**OBJECTIVE**
Write out the items below verbatim, from their first line up to and including the line with "country: Papua New Guinea".
<<<<
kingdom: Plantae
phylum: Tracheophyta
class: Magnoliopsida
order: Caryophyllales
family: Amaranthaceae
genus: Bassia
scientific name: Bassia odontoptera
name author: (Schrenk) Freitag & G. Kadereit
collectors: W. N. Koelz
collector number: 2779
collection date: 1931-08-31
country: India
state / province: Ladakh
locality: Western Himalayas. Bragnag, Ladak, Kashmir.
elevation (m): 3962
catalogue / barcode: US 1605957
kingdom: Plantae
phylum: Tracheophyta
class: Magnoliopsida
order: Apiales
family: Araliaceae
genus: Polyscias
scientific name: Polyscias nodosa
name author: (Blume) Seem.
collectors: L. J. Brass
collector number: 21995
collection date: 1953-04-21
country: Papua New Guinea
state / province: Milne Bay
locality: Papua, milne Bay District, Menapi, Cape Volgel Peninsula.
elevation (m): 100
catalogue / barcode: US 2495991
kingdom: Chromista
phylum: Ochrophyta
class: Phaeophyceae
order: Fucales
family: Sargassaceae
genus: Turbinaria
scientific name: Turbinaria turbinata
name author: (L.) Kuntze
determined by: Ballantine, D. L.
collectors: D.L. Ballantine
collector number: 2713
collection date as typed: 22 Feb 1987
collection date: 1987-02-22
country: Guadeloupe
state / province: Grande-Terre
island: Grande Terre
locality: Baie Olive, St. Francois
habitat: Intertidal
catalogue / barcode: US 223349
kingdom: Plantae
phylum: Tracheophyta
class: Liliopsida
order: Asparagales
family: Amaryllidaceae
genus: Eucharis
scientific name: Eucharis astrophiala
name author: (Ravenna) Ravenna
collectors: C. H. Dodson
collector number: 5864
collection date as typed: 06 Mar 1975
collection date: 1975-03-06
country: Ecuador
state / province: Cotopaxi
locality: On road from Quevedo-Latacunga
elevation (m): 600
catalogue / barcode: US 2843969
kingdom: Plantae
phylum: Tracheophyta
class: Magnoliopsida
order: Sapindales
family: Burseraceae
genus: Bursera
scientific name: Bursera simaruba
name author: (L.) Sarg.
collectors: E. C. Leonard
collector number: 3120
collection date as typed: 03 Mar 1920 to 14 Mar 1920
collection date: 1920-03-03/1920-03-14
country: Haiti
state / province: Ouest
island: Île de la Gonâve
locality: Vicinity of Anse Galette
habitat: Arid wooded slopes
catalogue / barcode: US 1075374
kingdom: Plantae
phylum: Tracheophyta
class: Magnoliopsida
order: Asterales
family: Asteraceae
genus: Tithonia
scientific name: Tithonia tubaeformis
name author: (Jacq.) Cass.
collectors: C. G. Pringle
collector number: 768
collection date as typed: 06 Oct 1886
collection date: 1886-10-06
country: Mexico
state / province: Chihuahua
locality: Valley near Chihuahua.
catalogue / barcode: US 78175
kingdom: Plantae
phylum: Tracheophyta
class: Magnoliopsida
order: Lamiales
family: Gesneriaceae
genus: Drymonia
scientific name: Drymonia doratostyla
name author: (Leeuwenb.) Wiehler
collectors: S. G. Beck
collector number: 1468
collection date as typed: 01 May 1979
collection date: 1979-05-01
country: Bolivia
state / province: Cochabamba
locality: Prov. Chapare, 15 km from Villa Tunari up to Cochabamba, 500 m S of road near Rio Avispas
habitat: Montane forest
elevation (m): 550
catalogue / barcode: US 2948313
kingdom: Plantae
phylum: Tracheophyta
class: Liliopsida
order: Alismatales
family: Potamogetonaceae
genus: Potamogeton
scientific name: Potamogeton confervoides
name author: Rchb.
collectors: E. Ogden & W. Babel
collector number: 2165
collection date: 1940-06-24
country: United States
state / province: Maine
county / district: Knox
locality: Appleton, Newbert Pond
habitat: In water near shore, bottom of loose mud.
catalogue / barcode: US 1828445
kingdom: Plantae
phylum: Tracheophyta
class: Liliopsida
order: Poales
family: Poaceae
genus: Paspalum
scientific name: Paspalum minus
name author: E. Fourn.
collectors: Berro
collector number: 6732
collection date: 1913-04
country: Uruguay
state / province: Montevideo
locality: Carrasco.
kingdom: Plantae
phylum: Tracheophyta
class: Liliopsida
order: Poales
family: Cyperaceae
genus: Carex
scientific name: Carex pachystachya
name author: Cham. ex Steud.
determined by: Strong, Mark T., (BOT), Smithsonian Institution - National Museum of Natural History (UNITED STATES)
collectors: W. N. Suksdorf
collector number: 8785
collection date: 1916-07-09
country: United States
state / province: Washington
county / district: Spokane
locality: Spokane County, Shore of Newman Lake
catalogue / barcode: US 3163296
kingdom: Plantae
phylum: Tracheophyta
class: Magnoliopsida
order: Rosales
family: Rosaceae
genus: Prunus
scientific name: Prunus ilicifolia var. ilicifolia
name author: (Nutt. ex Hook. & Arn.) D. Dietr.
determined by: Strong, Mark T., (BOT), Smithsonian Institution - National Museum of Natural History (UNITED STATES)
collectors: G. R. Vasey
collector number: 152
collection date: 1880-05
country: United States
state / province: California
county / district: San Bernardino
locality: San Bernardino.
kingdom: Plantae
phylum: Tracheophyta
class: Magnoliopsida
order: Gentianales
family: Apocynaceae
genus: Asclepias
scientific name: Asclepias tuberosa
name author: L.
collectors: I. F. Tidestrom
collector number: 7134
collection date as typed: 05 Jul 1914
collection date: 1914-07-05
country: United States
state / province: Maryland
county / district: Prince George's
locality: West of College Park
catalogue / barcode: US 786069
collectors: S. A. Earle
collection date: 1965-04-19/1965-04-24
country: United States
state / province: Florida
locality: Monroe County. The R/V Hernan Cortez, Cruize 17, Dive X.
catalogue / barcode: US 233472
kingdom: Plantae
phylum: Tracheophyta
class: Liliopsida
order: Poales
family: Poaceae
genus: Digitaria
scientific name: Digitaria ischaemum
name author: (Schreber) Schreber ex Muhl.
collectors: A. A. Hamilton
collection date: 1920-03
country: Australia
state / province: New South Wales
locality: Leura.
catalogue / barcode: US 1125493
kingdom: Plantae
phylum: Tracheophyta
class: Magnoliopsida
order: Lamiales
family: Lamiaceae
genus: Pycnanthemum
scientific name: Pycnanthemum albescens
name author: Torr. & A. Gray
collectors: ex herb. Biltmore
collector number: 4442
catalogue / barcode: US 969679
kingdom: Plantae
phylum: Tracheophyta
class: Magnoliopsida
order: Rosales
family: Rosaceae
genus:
>>>>
**REPLY TO THE TASK**
kingdom: Plantae
phylum: Tracheophyta
class: Magnoliopsida
order: Caryophyllales
family: Amaranthaceae
genus: Bassia
scientific name: Bassia odontoptera
name author: (Schrenk) Freitag & G. Kadereit
collectors: W. N. Koelz
collector number: 2779
collection date: 1931-08-31
country: India
state / province: Ladakh
locality: Western Himalayas. Bragnag, Ladak, Kashmir.
elevation (m): 3962
catalogue / barcode: US 1605957
kingdom: Plantae
phylum: Tracheophyta
class: Magnoliopsida
order: Apiales
family: Araliaceae
genus: Polyscias
scientific name: Polyscias nodosa
name author: (Blume) Seem.
collectors: L. J. Brass
collector number: 21995
collection date: 1953-04-21
country: Papua New Guinea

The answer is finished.